I will give a little help ...

 I also have a asus xonar dx and o2 objective, I connected them with a cheap cable 3.5mm> 3.5mm and I switched to mogami w2893 with Neutrik plug (DIY) and did not notice any difference.


----------



## AladdinSane

Just to confuse the OP further, in my experience there was a definite difference in sound between the 3.5 --> RCA cable I purchased from Monoprice and the one I purchased later from BJC. For a year or so I used the Monoprice premium cable (15ft Premium 3.5mm Stereo Male to 2RCA Male 22AWG Cable (Gold Plated) - Black) on some studio monitors I have positioned in front of my treadmill. I listened to these nearly every day during that time using the same source and source material.
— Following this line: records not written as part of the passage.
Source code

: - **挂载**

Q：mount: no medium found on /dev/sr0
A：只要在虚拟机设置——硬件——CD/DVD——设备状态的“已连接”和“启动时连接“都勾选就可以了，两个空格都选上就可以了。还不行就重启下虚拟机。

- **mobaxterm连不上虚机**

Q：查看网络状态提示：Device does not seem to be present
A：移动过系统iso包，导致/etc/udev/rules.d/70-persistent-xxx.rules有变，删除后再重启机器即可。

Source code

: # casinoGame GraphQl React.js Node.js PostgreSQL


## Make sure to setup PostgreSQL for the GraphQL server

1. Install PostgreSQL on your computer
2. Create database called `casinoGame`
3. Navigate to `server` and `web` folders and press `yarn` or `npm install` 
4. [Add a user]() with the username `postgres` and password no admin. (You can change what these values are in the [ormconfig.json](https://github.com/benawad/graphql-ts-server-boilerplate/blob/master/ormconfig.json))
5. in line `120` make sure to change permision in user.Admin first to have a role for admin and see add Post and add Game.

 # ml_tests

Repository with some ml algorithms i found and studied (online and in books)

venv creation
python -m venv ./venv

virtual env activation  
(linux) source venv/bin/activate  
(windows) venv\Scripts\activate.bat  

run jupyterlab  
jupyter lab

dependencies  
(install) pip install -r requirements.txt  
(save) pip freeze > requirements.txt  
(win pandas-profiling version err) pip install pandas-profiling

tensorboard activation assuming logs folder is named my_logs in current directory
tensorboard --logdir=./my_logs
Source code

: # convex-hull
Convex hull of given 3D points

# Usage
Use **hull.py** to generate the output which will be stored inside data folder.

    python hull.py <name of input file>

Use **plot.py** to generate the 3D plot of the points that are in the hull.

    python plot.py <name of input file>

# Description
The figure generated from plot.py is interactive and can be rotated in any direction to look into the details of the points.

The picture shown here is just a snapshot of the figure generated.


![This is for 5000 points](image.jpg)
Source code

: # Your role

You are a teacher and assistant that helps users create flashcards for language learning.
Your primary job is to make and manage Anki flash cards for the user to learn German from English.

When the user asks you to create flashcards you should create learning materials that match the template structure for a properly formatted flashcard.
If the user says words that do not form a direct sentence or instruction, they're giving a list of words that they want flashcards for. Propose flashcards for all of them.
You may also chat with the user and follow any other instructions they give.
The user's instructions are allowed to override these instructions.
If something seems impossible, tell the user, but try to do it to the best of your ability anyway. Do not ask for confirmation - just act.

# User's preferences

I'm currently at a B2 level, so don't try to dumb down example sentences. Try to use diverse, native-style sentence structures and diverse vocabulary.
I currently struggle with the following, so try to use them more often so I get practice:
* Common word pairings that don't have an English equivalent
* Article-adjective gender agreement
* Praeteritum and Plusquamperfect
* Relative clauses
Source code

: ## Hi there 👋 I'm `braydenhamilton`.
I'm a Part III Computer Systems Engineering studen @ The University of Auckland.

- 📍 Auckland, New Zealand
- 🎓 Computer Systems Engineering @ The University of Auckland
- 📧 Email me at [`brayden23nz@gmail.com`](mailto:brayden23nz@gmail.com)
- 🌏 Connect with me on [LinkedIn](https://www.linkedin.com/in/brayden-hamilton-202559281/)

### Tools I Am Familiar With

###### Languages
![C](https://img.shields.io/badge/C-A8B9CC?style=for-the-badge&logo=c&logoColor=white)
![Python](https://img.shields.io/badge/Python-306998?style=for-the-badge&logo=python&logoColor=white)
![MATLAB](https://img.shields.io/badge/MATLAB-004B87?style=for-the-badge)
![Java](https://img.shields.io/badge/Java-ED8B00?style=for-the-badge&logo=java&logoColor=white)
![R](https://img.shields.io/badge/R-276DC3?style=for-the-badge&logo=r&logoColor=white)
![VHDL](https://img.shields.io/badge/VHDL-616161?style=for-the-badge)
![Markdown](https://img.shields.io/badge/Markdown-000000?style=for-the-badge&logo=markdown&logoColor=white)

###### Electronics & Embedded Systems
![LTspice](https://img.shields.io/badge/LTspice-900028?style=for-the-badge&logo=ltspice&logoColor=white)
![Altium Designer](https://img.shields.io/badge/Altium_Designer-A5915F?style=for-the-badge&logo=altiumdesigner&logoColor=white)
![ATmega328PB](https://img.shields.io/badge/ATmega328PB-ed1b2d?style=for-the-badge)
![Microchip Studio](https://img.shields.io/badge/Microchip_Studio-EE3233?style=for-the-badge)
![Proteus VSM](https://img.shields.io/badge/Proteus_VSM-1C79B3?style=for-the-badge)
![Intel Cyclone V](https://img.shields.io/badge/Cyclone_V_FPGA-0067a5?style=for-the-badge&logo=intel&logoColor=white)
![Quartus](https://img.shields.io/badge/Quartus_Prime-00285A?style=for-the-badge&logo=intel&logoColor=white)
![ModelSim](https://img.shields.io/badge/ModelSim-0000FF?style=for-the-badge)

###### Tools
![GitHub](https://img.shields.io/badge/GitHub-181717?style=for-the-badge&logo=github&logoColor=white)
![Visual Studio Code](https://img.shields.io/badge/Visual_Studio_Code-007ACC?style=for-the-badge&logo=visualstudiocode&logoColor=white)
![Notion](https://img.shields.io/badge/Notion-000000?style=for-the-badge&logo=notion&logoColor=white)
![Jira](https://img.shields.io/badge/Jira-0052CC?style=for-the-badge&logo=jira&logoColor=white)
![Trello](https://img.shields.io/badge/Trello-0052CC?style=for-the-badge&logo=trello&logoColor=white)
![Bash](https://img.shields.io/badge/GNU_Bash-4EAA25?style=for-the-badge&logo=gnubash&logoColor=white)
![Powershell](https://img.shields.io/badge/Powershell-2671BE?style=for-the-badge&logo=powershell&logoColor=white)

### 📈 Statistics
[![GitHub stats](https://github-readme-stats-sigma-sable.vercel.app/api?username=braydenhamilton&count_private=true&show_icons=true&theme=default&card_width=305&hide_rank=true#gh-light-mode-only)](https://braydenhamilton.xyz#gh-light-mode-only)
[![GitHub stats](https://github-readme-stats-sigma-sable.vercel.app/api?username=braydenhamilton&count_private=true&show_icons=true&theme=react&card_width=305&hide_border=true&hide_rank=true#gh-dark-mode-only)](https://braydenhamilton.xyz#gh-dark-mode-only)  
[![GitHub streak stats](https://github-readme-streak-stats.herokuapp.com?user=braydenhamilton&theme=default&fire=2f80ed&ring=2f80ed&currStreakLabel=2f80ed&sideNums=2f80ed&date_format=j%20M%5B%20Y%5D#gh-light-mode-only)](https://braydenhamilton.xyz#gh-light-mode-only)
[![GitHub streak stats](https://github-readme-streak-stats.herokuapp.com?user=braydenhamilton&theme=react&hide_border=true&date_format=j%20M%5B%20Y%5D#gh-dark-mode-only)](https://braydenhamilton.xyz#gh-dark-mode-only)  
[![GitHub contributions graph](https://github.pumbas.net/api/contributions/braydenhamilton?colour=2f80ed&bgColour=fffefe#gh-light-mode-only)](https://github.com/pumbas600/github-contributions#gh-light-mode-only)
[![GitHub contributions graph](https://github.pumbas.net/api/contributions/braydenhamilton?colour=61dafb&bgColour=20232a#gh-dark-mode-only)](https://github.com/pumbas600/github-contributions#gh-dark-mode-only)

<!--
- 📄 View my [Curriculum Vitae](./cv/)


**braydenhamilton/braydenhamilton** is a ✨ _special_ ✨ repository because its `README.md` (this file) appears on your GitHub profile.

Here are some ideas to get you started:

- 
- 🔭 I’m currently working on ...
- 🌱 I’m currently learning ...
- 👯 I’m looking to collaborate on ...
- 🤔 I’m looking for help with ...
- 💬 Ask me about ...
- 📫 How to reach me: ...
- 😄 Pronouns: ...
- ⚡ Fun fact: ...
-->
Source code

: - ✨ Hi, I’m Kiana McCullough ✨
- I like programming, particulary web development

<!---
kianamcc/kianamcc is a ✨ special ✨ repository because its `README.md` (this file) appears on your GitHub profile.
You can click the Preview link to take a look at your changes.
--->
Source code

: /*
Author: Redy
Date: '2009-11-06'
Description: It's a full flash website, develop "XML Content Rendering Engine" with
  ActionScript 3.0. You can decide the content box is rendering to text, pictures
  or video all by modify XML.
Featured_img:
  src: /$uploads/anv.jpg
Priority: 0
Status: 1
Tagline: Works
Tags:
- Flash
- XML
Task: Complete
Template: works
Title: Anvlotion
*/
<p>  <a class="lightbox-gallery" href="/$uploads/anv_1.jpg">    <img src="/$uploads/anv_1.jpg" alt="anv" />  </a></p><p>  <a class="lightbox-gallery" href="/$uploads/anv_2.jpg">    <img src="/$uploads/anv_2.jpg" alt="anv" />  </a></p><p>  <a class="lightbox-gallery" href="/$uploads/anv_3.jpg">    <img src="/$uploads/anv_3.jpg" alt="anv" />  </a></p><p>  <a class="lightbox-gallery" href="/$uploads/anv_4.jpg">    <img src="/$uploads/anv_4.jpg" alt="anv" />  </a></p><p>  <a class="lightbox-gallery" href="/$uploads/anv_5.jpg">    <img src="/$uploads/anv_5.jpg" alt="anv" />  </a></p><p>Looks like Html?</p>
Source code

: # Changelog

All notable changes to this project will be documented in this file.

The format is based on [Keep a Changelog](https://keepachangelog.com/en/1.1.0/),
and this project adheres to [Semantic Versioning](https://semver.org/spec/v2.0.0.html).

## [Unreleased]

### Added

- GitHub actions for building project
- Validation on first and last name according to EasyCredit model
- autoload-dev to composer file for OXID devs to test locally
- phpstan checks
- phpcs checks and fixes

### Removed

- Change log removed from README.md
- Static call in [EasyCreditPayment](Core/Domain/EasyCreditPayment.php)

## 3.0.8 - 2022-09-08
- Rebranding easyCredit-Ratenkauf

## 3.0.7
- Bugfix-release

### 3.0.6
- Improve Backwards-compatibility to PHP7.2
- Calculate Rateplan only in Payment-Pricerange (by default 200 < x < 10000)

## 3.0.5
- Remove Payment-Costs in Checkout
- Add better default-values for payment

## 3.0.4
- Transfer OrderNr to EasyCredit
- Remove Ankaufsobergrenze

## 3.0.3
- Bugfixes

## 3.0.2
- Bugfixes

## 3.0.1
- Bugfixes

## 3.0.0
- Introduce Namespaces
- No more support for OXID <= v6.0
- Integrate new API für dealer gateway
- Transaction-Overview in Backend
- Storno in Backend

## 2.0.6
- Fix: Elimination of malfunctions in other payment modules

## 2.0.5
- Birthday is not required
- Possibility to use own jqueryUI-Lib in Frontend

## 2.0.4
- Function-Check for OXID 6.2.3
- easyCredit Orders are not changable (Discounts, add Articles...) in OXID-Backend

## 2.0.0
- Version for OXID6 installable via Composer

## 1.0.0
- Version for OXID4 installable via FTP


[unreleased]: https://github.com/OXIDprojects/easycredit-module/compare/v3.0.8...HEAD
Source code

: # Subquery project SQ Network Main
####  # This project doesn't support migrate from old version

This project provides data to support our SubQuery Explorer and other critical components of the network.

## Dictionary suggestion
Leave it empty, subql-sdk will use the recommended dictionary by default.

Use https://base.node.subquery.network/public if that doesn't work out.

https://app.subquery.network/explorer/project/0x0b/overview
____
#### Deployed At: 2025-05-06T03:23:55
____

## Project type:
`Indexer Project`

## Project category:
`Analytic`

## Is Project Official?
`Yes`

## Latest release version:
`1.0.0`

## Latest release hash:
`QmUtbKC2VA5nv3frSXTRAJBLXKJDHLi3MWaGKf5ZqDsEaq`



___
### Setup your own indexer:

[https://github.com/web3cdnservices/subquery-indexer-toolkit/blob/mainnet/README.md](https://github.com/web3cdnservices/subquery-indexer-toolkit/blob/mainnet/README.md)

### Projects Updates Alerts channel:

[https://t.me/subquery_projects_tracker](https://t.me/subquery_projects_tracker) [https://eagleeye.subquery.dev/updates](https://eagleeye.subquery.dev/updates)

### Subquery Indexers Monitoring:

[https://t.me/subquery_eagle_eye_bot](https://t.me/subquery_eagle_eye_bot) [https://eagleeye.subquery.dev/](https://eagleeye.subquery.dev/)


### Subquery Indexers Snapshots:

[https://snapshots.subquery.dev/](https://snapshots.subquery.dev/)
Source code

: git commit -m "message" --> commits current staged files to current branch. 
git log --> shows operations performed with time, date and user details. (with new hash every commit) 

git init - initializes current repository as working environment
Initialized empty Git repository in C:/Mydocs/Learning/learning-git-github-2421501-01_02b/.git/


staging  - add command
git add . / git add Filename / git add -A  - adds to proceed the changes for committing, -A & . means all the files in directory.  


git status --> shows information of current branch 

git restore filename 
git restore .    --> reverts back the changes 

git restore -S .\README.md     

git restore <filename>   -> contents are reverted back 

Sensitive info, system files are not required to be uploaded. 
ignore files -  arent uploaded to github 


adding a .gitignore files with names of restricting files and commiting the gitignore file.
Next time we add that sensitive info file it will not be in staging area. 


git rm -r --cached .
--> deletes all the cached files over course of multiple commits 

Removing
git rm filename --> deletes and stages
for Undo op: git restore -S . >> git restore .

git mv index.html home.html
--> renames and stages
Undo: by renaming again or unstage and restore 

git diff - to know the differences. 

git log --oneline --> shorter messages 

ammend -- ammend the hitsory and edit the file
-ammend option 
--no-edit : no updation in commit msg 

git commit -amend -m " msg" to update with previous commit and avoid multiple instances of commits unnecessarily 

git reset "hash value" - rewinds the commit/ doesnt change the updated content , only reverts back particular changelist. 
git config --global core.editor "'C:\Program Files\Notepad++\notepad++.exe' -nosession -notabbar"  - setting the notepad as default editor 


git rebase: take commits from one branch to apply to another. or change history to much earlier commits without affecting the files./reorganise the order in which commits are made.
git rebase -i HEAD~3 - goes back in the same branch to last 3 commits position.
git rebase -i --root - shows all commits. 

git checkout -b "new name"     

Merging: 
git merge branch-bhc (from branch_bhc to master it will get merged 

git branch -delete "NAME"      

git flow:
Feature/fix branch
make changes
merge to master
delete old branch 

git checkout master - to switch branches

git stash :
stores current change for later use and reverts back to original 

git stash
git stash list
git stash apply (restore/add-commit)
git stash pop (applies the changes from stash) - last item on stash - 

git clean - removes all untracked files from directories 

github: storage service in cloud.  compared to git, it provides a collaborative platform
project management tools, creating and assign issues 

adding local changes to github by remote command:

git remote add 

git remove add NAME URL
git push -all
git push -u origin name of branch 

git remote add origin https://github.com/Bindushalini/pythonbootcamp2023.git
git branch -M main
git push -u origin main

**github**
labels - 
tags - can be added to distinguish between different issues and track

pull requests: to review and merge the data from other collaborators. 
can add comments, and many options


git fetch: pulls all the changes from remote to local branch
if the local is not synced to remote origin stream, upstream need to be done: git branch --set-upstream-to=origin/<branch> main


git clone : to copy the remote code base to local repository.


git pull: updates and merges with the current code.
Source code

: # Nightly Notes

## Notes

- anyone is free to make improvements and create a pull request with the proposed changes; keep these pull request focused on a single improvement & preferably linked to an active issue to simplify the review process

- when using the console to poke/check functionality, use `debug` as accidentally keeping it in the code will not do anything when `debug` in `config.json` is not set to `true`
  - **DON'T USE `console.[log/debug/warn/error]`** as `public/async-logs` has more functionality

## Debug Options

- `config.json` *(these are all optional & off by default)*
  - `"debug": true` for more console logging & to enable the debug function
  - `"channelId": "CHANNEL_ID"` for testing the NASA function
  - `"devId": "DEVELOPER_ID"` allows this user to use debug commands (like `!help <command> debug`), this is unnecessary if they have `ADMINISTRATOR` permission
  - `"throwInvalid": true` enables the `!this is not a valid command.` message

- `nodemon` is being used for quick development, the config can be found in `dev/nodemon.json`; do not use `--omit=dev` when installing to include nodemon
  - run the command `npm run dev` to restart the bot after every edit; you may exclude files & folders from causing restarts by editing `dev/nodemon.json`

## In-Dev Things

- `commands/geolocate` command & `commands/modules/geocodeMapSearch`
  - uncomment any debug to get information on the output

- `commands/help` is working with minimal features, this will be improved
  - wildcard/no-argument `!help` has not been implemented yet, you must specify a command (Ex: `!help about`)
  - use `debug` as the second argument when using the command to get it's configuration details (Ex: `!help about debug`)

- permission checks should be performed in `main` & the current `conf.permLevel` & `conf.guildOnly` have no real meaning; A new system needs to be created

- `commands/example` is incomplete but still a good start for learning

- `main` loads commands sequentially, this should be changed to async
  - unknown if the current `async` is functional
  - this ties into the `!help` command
I was well familiar with their sound. As I was ordering some other items from BJC a couple months ago I threw in a similarly connected cable just for kicks. I noticed an immediate improvement in sound quality with the BJC MSA-1 cable. Now I did not order the cable expecting any difference in sound, I merely wanted a shorter length, more flexible wire for the setup so I di not have any preconceived notion that the cable would make any difference. I was pleasantly surprised at the unintended benefit and kicking myself for using the Monoprice cable all those months and miles. Other factors of course are not equal such as wire gauge and length (8ft vs 15ft),  so I do not rule out that as a contributing factor vs. magical properties of more expensive cables. I do know there was difference in the quality of sound for the better. YMMV


----------



## jaddie

I once purchased some exotic speaker cable and used it to connect speakers to a power amp at a recording studio.  I was shocked to hear an immediate and amazing sonic improvement.  I was also disturbed, as I couldn't understand why it should be.  But I had to move on to other projects and had no time to devote to figuring it out.  
   
  About two weeks later, I had some free time, and went back to that room and listened.  Yes, the sound was still amazing!  Man those wires sounded fantastic.  So, I got the test equipment out to try to figure out what I was hearing.  As I went to connect the analyzer to the speaker terminals, I noticed that someone else had switched back to the old wires.  I had listened to what I thought was the new exotic wire, heard how wonderful it was, but in fact I was listening to standard 14 ga zip cord.  I put the analyzer away, question answered.
   
  You can hear what you want to or expect to hear.  It will be real, palpable, unmistakable to you.  But if you try to verify it, you'll be disappointed.  
   
  I recommend that anyone buying expensive wires of any kind not actually try to compare them to old cheap standard wire.  Just enjoy the experience and wonder of your magic new wire.  It will be perfectly real, if only to you.
   
  You won't find me endorsing high-end wires or cables, but I will endorse the experience of listening to them them as being real for those who buy them. We are all in this for the joy of it, and that joy is no less valid if we hear wonderful sound from our expensive wires.  I personally choose to achieve wonderful sound in ways I can confirm, like acoustic treatment, speaker placement, headphone choice, etc.  But however you achieve audio nirvana is fine with me.


----------



## AladdinSane

I attribute the lesser SQ of the Monoprice cable to a lemon cable not to any magical properties of a more expensive BJC product doing the same thing. I have plugged the old cable back in and something is just not right. It is muddled and fuzzy compared to the BJC. My point would be that occasionally with cheaper cables the quality control could be lacking and you get a bad egg. I'm a big believer in measurable numbers and results.


----------